Paul Volcker would agree. Last year, in his first public comments on his namesake proposal, he said, "I'd write a much simpler [Volcker rule]. I’d love to see a four-page bill that bans proprietary trading."
That's not going to happen, with multiple provisions of the Volcker rule still up in the air at various agencies, according to Chilton. Reformers, though, hope that it gets set in stone soon. Senators Carl Levin (D-Mich.) and Jeff Merkley (D-Ore.), the authors of the Volcker section of Dodd-Frank, recently sent regulators a letter telling them to hurry it up.

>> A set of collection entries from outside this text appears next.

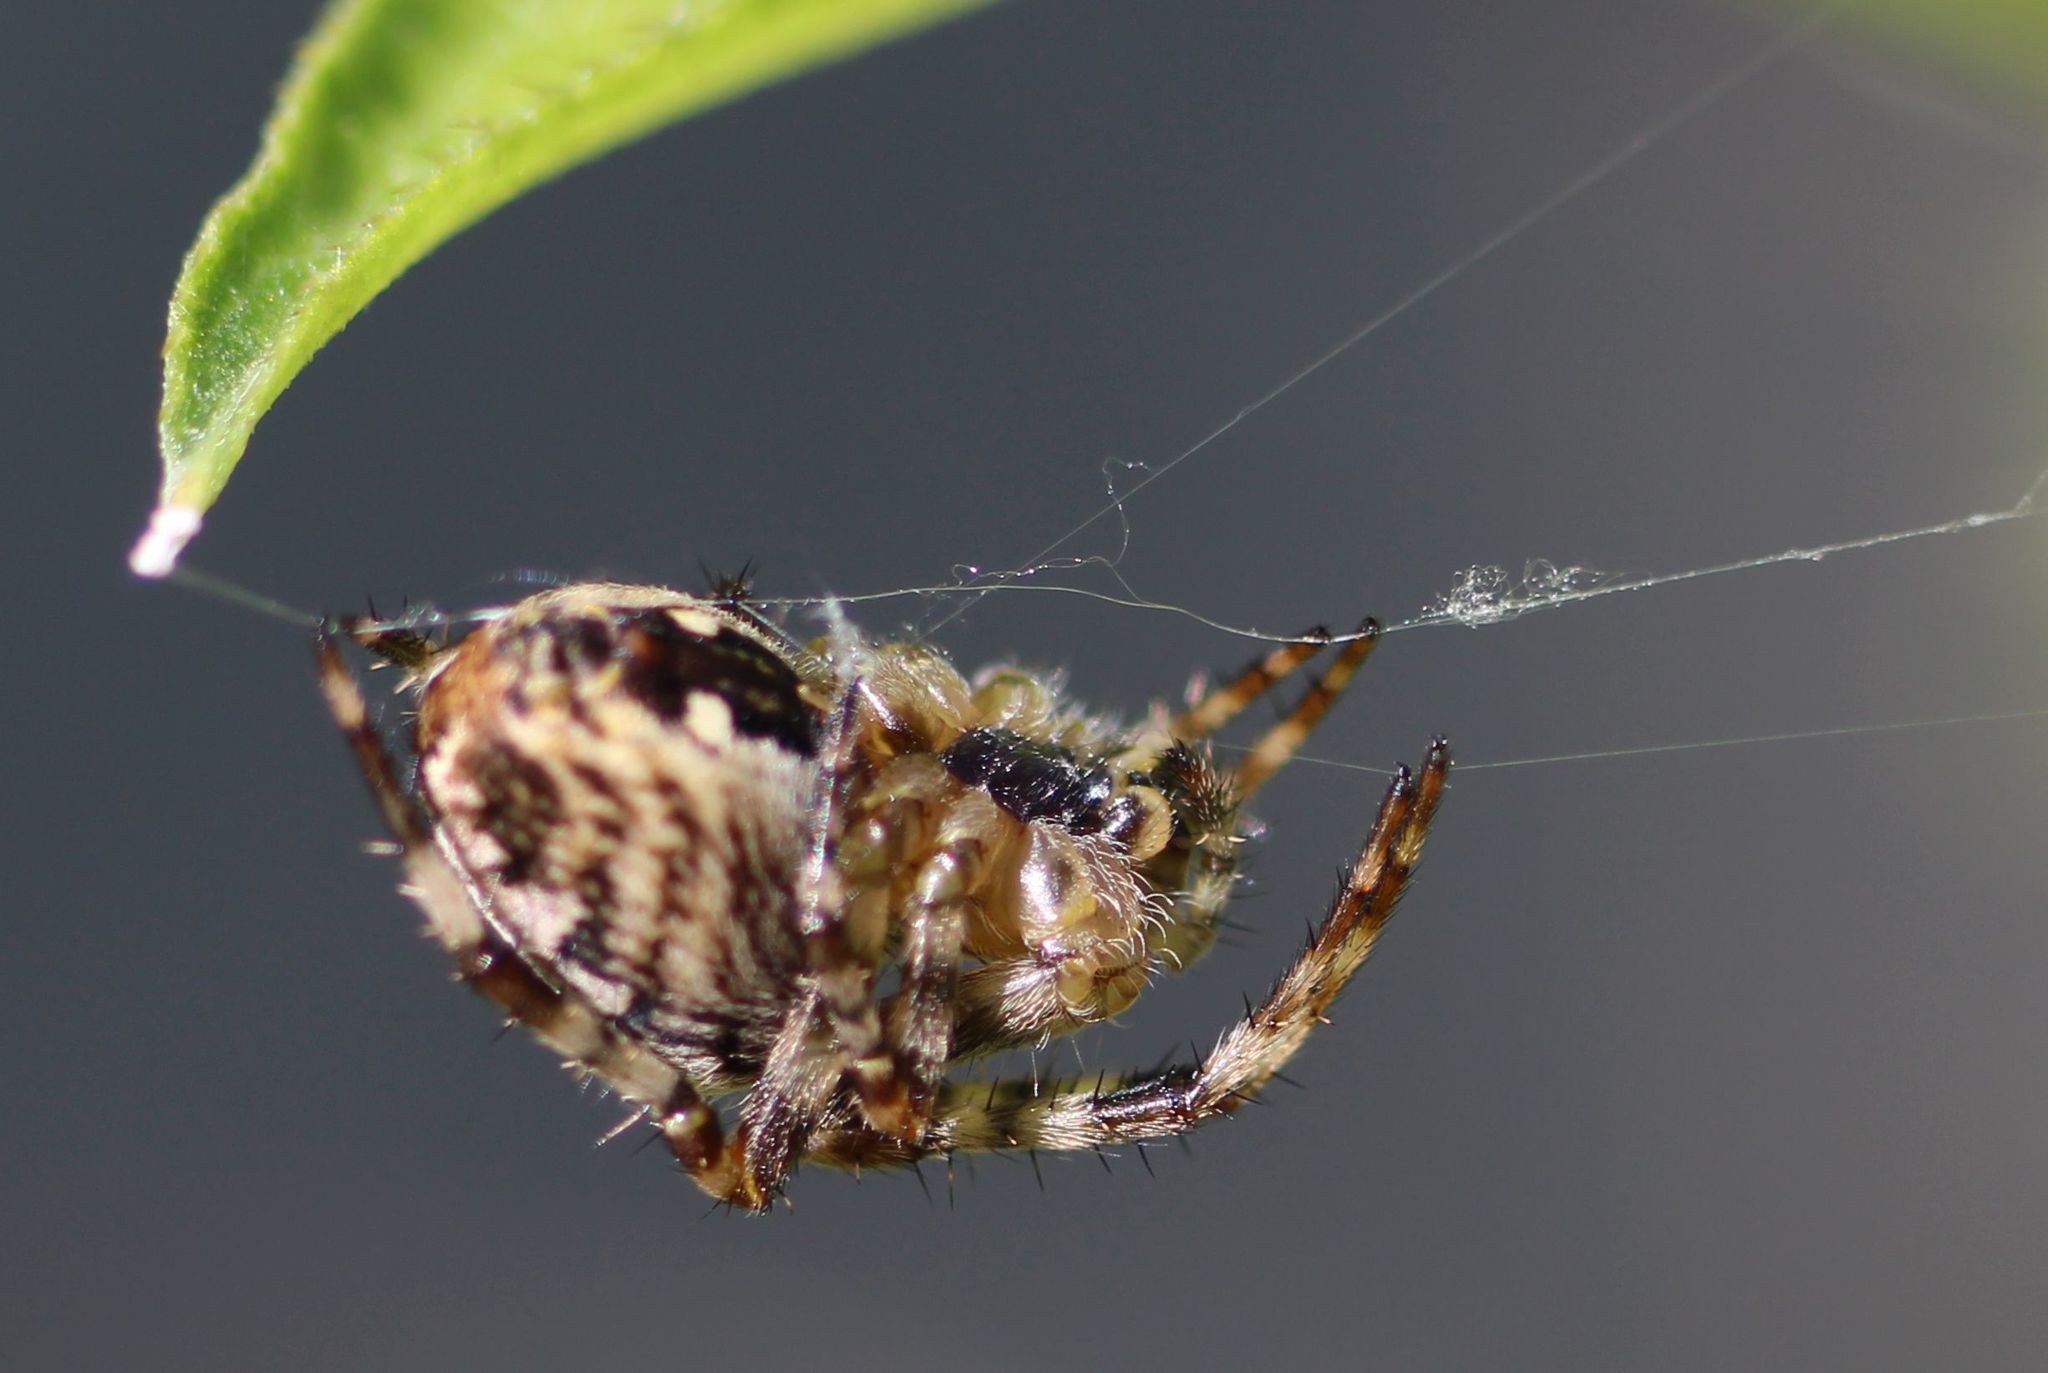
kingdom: Animalia
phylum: Arthropoda
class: Arachnida
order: Araneae
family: Araneidae
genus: Araneus
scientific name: Araneus diadematus
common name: Cross orbweaver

Greenberg says whether the final rule favors consumers or banks may hinge on Obama's appointments for Treasury secretary, and chairmen of the CFTC and Securities and Exchange Commission. (Bloomberg called the president's recent SEC chair appointment, Elisse Walter, a "Wall Street lapdog.") Greenberg notes that for the Volcker rule, and Dodd-Frank as a whole to work, the Obama administration will have to be more aggressive this term. "We will need support from the President and Secretary of the Treasury to ensure the rules are properly implemented." That is, after the nuclear war is over.